Yves Klein, en 1958, après ses œuvres immatérielles, invitait le public à la première exposition du vide à la galerie Iris Clert. Robert Irwin, en 1970 à Los Angeles, laissait la galerie vide, investissant l'espace de temps à autre, pour réfléchir à ce qu'il pourrait y présenter. 
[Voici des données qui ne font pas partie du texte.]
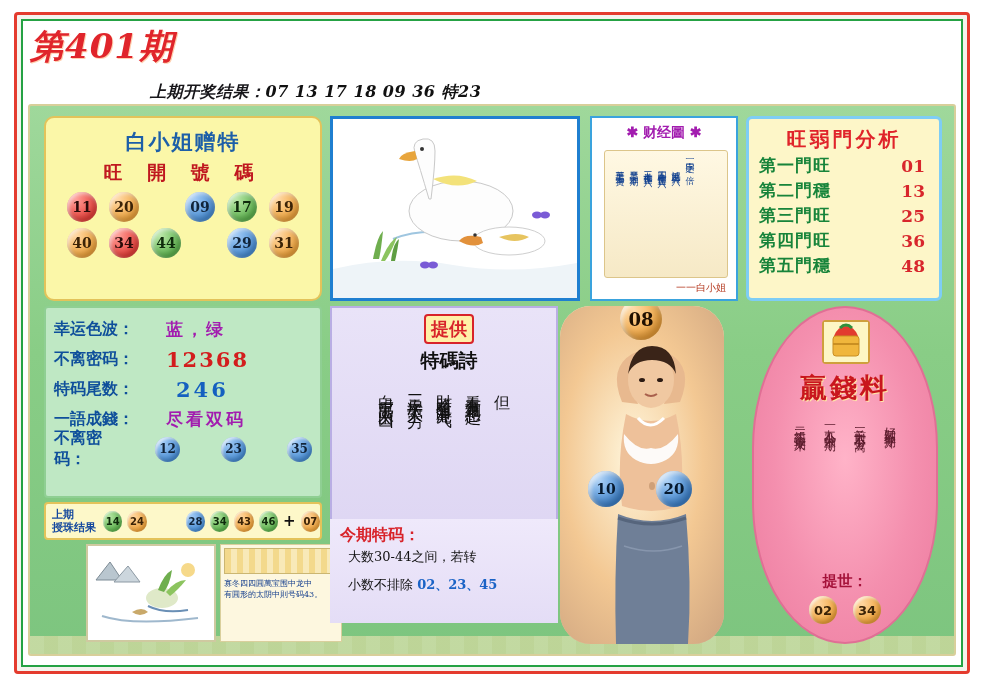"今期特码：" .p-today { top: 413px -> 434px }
Jean-Baptiste Caron ne laissait pas cette chance au public. La galerie n'était pas vide mais son accès y était impossible. Il ressuscitait ainsi le topique selon lequel l'art est un simulacre. La visite de 44,96m² provoquait certainement de la frustration, pourtant au regard de la production de Jean-Baptiste Caron, elle n'en demeurait pas moins une nouvelle manipulation du réel et une transformation de la galerie en espace fictif.

 

C'est dans le prolongement de cette même idée que le jeune artiste de 29 ans présente aujourd'hui quatre pièces qui questionnent l'immatériel et la dynamique ascensionnelle. Les œuvres s'articulent entre elles avec minimalisme et précision. Elles suggèrent le détournement, existant dans un entre-deux palpable. Le titre donné à chacune d'entre-elles nous invite sur le terrain des lois de la physique et convoque un imaginaire scientifique. Mécanique du vivant est une sphère blanche en béton et polystyrène d'un diamètre de 40 cm. Son titre contraste avec la simplicité de l'objet, posé à même le sol. Il est pourtant question de physique. Le centre de gravité de l'objet a été déplacé de façon à ce que la sphère en mouvement ne puisse pas réaliser de cercle régulier. Immobile dans la galerie, elle s'anime en vidéo dans une projection qui atteste de l'intervention invisible de l'artiste.

 

Avec Le Petit Attracteur, Jean-Baptiste Caron présente une structure sur pieds en béton au-dessus de laquelle semble léviter quelques grains de poussière par un procédé d'illusion d'optique. Ce projet trouve ses sources dans un constat du quotidien, l'amas au centre du nombril de fibre de tissu, très sérieusement nommée peluca ombilicus. L'artiste établit un lien entre un effet mécanique éprouvé sur son corps et l'attraction des masses de l'univers. Le titre est une référence directe au Grand Attracteur, anomalie gravitationnelle de l'univers provoquée par un superamas de galaxies. Jean-Baptiste Caron semble dans ses œuvres vouloir échapper à la gravité du monde réel, comme obsédé par l'ascension. Entre gravité et légèreté, au sens propre comme au sens figuré, l'artiste oscille entre illusion et réalité.

 

Cette dialectique de la verticale est reprise dans les deux productions suivantes. A l'aplomb des hauteurs représente un fil d'aplomb dont le poids est fait de poussière. Le fil pointe tout de même le sol, mais propose un point d'équilibre instable. Et soudain le réel vacille figure une bouteille d'eau minérale en verre, posée en situation de péril extrême, en équilibre sur l'arrête du socle qui la supporte. Ces pièces échappent toutes à la gravité et se jouent de notre perception. Jean-Baptiste Caron souhaite les faire exister dans un espace intermédiaire et opère pour cela à un décentrement.

 

Jean-Baptiste Caron n'est pas un prestidigitateur. Il ne dupe personne. Il procède par détournements à une réflexion sur les lois physiques ou mécaniques relatives aux notions de la pesanteur. Il se positionne ainsi en passeur, cherchant à nous abstraire de notre propre gravité, à faire tomber nos certitudes et à nous faire entrer dans un univers incertain, instable et en perpétuel mouvement.